To commemorate the last night, I headed up to the pond on my parents farm down on the Solway this evening in more of a bid to acknowledge the end of the season than to actually bring anything home in the bag. Recalling the great evening flights I used to have on neighbouring properties just inland from the estuaries, I took a seat in a clump of nettles beside the pond just as darkness was falling. Beneath me, the Solway floundered like a vast carpet under the rising moon, while the half dozen street lights began to prickle out from the small harbour a few miles away. Besides these orange intrusions, the night was just as it has always been – with a sunset fading from hard yellow to a deep and inscrutable wash of blue. The stars appeared as a woodcock flickered overhead like a meteor.
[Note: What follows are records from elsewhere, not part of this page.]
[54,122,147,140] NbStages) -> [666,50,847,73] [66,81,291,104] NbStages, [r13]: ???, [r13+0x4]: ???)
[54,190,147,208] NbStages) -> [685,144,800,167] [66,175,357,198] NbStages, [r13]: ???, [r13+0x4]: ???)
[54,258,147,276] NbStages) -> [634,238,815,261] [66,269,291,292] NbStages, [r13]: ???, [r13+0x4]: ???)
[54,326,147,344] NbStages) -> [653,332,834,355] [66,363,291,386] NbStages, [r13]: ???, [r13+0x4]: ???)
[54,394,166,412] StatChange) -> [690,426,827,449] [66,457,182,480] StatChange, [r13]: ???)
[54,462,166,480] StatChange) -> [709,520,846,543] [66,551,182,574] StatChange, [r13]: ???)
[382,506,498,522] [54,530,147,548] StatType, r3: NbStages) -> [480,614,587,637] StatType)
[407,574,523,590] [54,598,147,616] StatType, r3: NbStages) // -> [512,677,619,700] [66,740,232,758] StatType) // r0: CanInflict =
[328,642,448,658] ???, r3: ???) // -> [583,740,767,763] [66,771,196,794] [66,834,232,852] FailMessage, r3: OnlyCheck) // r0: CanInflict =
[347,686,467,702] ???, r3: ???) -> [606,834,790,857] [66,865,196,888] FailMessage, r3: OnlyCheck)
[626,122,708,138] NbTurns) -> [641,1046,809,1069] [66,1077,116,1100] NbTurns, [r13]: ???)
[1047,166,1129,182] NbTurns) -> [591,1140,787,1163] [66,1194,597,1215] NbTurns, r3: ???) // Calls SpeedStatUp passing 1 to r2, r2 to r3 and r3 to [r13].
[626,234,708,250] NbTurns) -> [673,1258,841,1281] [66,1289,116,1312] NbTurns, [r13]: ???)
I started to feed the pond in September, but got downhearted when I saw no signs of progress. I stopped altogether in November and forgot all about the pond, which was dug for trout and was probably too deep throughout much of its length to provide duck with any feeding anyway. The trip was more about spending an evening on the hill than actually doing any shooting, so I only had eight cartridges in my pocket when a teal plopped in from nowhere. Almost within touching distance, the tiny rascal wheezed and bleeped in a semi circle at my feet like a clockwork toy. In an instant, he was up and away again, flying against the remains of an old Roman fort which overlooks the pond and not even giving me the slightest chance of a shot. Thrilled to have seen some action, I settled in to the dead nettles and decided to give it another ten minutes before home. The stars sparkled overhead, and a glow from the distant sun gave me a good view to the west. I could almost hear the water freezing as the temperature plummeted.
Within a few moments, that sweet and thrilling rush of wings came in a brief snatch through the breeze. It vanished, then came again as two wigeon swept low overhead, set on plopping into the far end of the pond. It was a left and right, and they dunked under the surface of the water which had developed the vaguest skin of ice. Feeling pretty chuffed, I was then totally overwhelmed by the sudden shrieking apparition of thirty wigeon, growling and whistling against the fading sky. I fired twice and hit nothing, and the little silhouettes motored silently up into the air and away to safety. It was hard not to laugh out loud at the unexpected turn of events. Within five minutes, another, larger, pack of wigeon swept in, churning and turning in the air with their paddles down. The ducks purred and the drakes chirruped as I managed another left and right, sending the two shapes back over my shoulder and into the water behind me as the others turned and vanished into the sky.
Over the next half hour, more birds came slashing into the pond, but I only managed one more single wigeon. I had a great chance at pintail and missed a mallard drake as he passed between me and the moon. I left the pond with five wigeon on my back and a head full of ideas for how to get the best out of the pond for next year. The fact that it hasn’t been fed for the past three months would imply that it seems to be attracting duck entirely on the basis of the fact that it is on a good flightline. I’m thrilled to think that I can improve on what I already had and didn’t know it – More will surely follow on this blog, and roll on next season!